Asks whther more probable than not, the negligence deprived the victim of an original chance of a good outcome.
If it does, the P can recover the full value of the OG chance
If not then the P gets nothing
Why has “loss of chance” been adopted in medical malpractice cases?
Patients regularly have a 50% or smaller chance of survival.
There will be a very substantial group of patients who have no chance of recovering under the traditional approach
Failure to recognize “loss of chance” places the burden of mistake on the innocent patient.
Patients expect doctors to protect their chance of survival.
There is reliable evidence on the chances of survival in medical settings.
How does the adoption of loss of chance affect the goals of torts policy?
Deterrence: Deters doctors from being negligent in cases of survival
Compensation: Increases odds of compensation (depending on approach)
Moral Fairness: YEAH if you die cause a doc fucked up your estate should totally get recovery; says the entirety of society.
What is several liability?
Several liability refers to the individual liability of each defendant in a tort action.
When defendants act independently of one another (no common plan) to produce divisible injuries each is severally liable.

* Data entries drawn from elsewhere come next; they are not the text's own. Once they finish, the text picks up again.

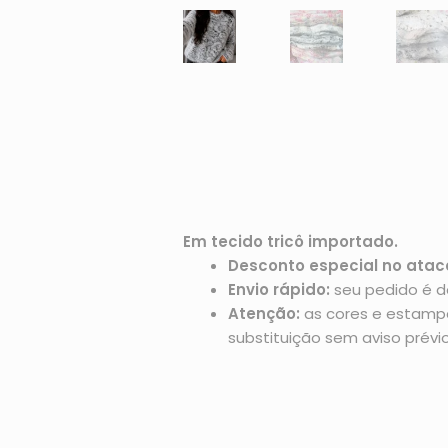
Em tecido tricô importado.
Desconto especial no atac
Envio rápido:
seu pedido é d
Atenção:
as cores e estampas
substituição sem aviso prévio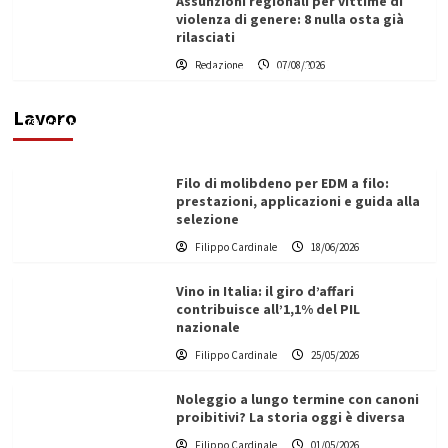
Assunzioni regionali per vittime di
violenza di genere: 8 nulla osta già
rilasciati
L’ingegnere saccense Buscarnera partner chiave
Redazione
07/08/2026
di un progetto transnazionale per la transizione
ecologica
Lavoro
Filippo Cardinale
21/06/2026
Filo di molibdeno per EDM a filo:
prestazioni, applicazioni e guida alla
selezione
Filippo Cardinale
18/06/2026
Vino in Italia: il giro d’affari
contribuisce all’1,1% del PIL
nazionale
Filippo Cardinale
25/05/2026
Noleggio a lungo termine con canoni
proibitivi? La storia oggi è diversa
Filippo Cardinale
01/05/2026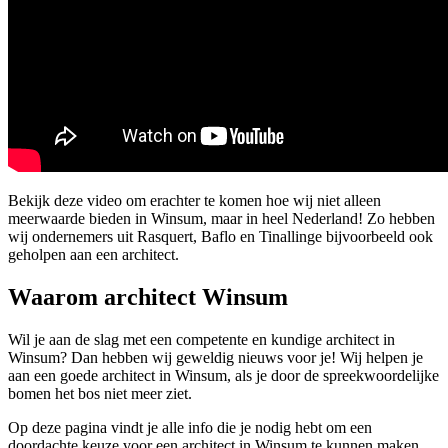
Bekijk deze video om erachter te komen hoe wij niet alleen
meerwaarde bieden in Winsum, maar in heel Nederland! Zo hebben
wij ondernemers uit Rasquert, Baflo en Tinallinge bijvoorbeeld ook
geholpen aan een architect.
Waarom architect Winsum
Wil je aan de slag met een competente en kundige architect in
Winsum? Dan hebben wij geweldig nieuws voor je! Wij helpen je
aan een goede architect in Winsum, als je door de spreekwoordelijke
bomen het bos niet meer ziet.
Op deze pagina vindt je alle info die je nodig hebt om een
doordachte keuze voor een architect in Winsum te kunnen maken.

They will only be responsible for that identifiable divisible injury that was caused by their independent act
What is joint and several liability?
Joint and several liability applies if
Defendants act in concert, that is, pursuant to a common plan or agreement; They will be jointly and severally liable for any injuries that occur due to acts that fall within the scope of that plan or agreement
Defendants’ independent acts concur to produce an indivisible injury
An injury that cannot be disaggregated and then measured separately
What is the burden-shifting technique used in Summers?
When is it available?
The burden-shifting is a test when there is several possible causes of P’s injury. It is available when multipls D’s conduct (usually simultaneously) cause P’s injury but only one act causes serious damage but it is unclear which D caused the injury.

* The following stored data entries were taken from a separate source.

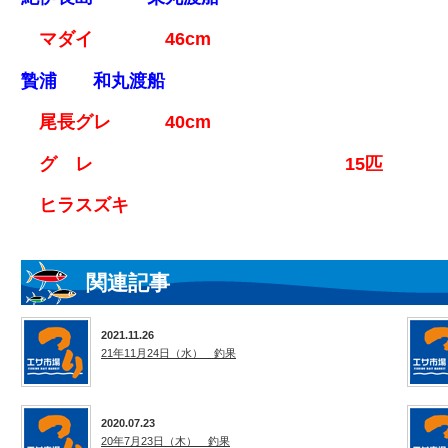
マダイ 46cm
贄浦 和丸渡船
尾長グレ 40cm
グ レ 15匹
ヒラスズキ
関連記事
2021.11.26
21年11月24日（水） 釣果
2020.07.23
20年7月23日（木） 釣果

It is when the burden of proving actual cause shifts to Ds and if neither D can prove the other was responsible then all Ds are jointly and severally liable
How does burden-shifting advance tort’s policy goals?
Deterrence: each D will be deterred based on risk-creation rather than materialization of harm
Compensation: the P will recieve the appropriate level of compensation and maximizes the chances that the P can collect the full amount of damages
Moral Fairness: This results in corrective justice for the innocnet P but creates some horizontal inequality between the Ds however it is less harsh to let a negligent co-defendant who created a risk absorb the costs than a fully innocent P.